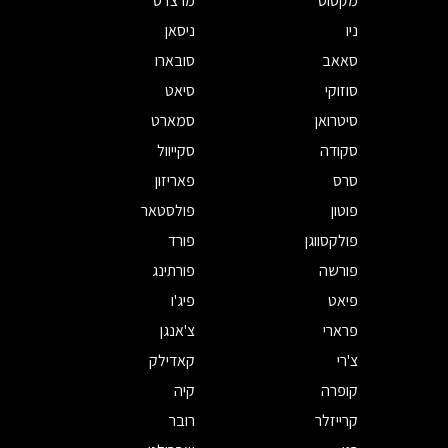
מקסוס
מרצדס
ניו
ניסאן
סאאב
סובארו
סוזוקי
סיאט
סיטרואן
סמארט
סקודה
סקייוול
סרס
פאריזון
פוטון
פולסטאר
פולקסווגן
פורד
פורשה
פורתינג
פיאט
פיג'ו
פרארי
צ'אנגן
צ'רי
קאדילק
קופרה
קיה
קרייזלר
רובר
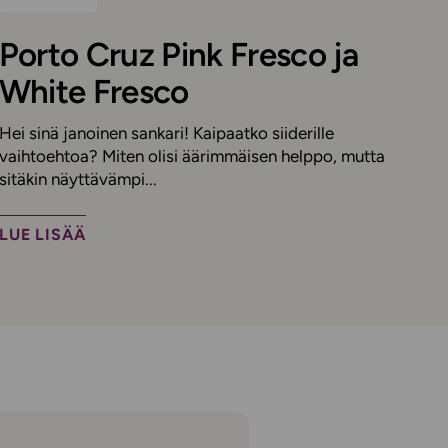
Porto Cruz Pink Fresco ja
White Fresco
Hei sinä janoinen sankari! Kaipaatko siiderille
vaihtoehtoa? Miten olisi äärimmäisen helppo, mutta
sitäkin näyttävämpi...
LUE LISÄÄ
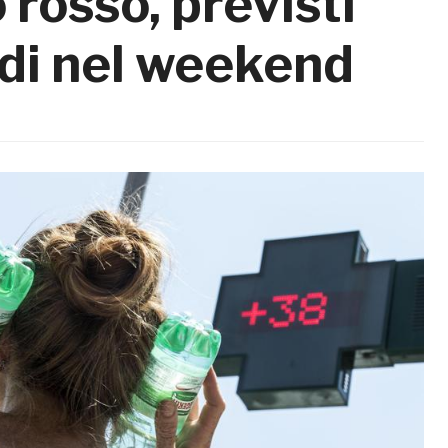
 rosso, previsti
adi nel weekend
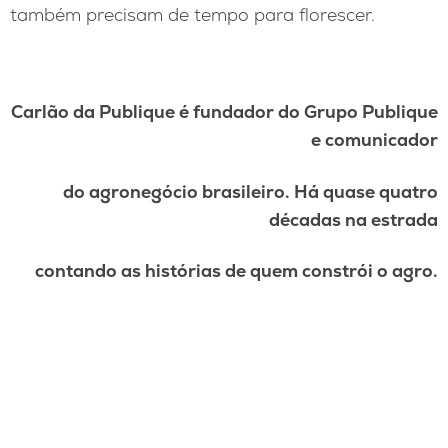
também precisam de tempo para florescer.
Carlão da Publique
é fundador do Grupo Publique
e comunicador
do agronegócio brasileiro. Há quase quatro
décadas na estrada
contando as histórias de quem constrói o agro.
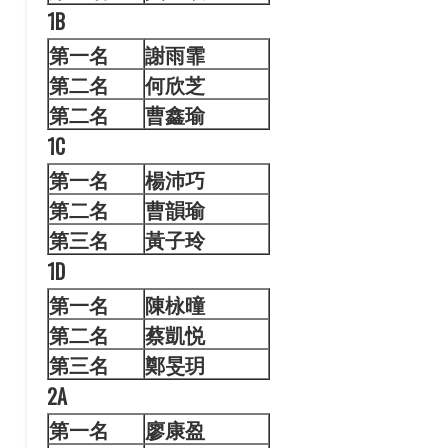
1B
第一名
謝雨
霏
第二名
何欣芝
第二名
曹鑫瑜
1C
第一名
楊沛
巧
第二名
曹韻瑜
第三名
黃子玲
1D
第一名
陳栐
曈
第二名
蔡凱悦
第三名
鄭旻玥
2A
第一名
廖康
盈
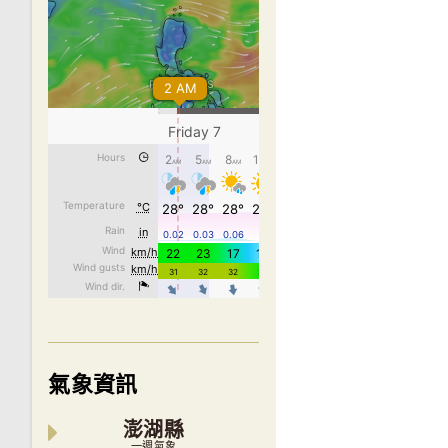
氣象資訊
澎湖縣
一週氣象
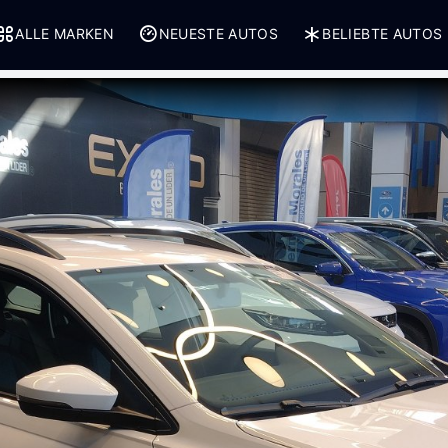
ALLE MARKEN
NEUESTE AUTOS
BELIEBTE AUTOS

= = =

**REQUIRED WORK:** Turn the text read from all eight items into a single numbered list with one line per entry. Skip blank lines and leave the pictures out of your answer.

**OUTPUT:**
1. מקסוס
2. מרצדס
3. ניו
4. ניסאן
5. סאאב
6. סובארו
7. סוזוקי
8. סיאט
9. סיטרואן
10. סמארט
11. סקודה
12. סקייוול
13. סרס
14. פאריזון
15. פוטון
16. פולסטאר
17. פולקסווגן
18. פורד
19. פורשה
20. פורתינג
21. פיאט
22. פיג'ו
23. פרארי
24. צ'אנגן
25. צ'רי
26. קאדילק
27. קופרה
28. קיה
29. קרייזלר
30. רובר
31. Porto Cruz Pink Fresco ja
32. White Fresco
33. Hei sinä janoinen sankari! Kaipaatko siiderille
34. vaihtoehtoa? Miten olisi äärimmäisen helppo, mutta
35. sitäkin näyttävämpi...
36. LUE LISÄÄ
37.  rosso, previsti
38. adi nel weekend
39. também precisam de tempo para florescer.
40. Carlão da Publique
41. é fundador do Grupo Publique
42. e comunicador
43. do agronegócio brasileiro. Há quase quatro
44. décadas na estrada
45. contando as histórias de quem constrói o agro.
46. 1B
47. 第一名
48. 謝雨
49. 霏
50. 第二名
51. 何欣芝
52. 第二名
53. 曹鑫瑜
54. 1C
55. 第一名
56. 楊沛
57. 巧
58. 第二名
59. 曹韻瑜
60. 第三名
61. 黃子玲
62. 1D
63. 第一名
64. 陳栐
65. 曈
66. 第二名
67. 蔡凱悦
68. 第三名
69. 鄭旻玥
70. 2A
71. 第一名
72. 廖康
73. 盈
74. 氣象資訊
75. 澎湖縣
76. 一週氣象
77. ALLE MARKEN
78. NEUESTE AUTOS
79. BELIEBTE AUTOS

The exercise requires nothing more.